▸ **Task objective**: The reply must reproduce each line below exactly.
*** Source information
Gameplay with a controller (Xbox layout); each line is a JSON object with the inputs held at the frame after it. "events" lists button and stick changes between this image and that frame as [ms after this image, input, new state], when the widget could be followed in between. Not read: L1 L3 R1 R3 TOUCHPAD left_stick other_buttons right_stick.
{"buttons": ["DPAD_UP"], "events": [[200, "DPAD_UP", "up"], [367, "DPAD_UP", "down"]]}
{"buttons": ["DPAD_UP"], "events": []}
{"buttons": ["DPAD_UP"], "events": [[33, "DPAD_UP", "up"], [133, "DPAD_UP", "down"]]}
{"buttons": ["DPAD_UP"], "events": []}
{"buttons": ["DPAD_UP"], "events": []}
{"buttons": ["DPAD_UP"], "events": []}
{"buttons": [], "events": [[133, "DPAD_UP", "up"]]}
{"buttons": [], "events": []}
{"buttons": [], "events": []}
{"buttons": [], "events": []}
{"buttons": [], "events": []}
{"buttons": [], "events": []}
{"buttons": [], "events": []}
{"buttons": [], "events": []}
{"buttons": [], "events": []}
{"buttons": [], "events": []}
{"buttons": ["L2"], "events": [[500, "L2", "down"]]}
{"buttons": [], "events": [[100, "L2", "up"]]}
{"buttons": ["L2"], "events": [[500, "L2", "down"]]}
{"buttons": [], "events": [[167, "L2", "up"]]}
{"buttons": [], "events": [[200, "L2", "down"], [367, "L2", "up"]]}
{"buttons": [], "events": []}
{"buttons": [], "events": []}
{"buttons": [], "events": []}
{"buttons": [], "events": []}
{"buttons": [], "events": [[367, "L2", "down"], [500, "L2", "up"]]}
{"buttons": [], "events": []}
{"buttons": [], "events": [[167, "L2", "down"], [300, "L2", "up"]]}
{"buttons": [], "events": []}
******
▸ **Answer to the problem**:
Gameplay with a controller (Xbox layout); each line is a JSON object with the inputs held at the frame after it. "events" lists button and stick changes between this image and that frame as [ms after this image, input, new state], when the widget could be followed in between. Not read: L1 L3 R1 R3 TOUCHPAD left_stick other_buttons right_stick.
{"buttons": ["DPAD_UP"], "events": [[200, "DPAD_UP", "up"], [367, "DPAD_UP", "down"]]}
{"buttons": ["DPAD_UP"], "events": []}
{"buttons": ["DPAD_UP"], "events": [[33, "DPAD_UP", "up"], [133, "DPAD_UP", "down"]]}
{"buttons": ["DPAD_UP"], "events": []}
{"buttons": ["DPAD_UP"], "events": []}
{"buttons": ["DPAD_UP"], "events": []}
{"buttons": [], "events": [[133, "DPAD_UP", "up"]]}
{"buttons": [], "events": []}
{"buttons": [], "events": []}
{"buttons": [], "events": []}
{"buttons": [], "events": []}
{"buttons": [], "events": []}
{"buttons": [], "events": []}
{"buttons": [], "events": []}
{"buttons": [], "events": []}
{"buttons": [], "events": []}
{"buttons": ["L2"], "events": [[500, "L2", "down"]]}
{"buttons": [], "events": [[100, "L2", "up"]]}
{"buttons": ["L2"], "events": [[500, "L2", "down"]]}
{"buttons": [], "events": [[167, "L2", "up"]]}
{"buttons": [], "events": [[200, "L2", "down"], [367, "L2", "up"]]}
{"buttons": [], "events": []}
{"buttons": [], "events": []}
{"buttons": [], "events": []}
{"buttons": [], "events": []}
{"buttons": [], "events": [[367, "L2", "down"], [500, "L2", "up"]]}
{"buttons": [], "events": []}
{"buttons": [], "events": [[167, "L2", "down"], [300, "L2", "up"]]}
{"buttons": [], "events": []}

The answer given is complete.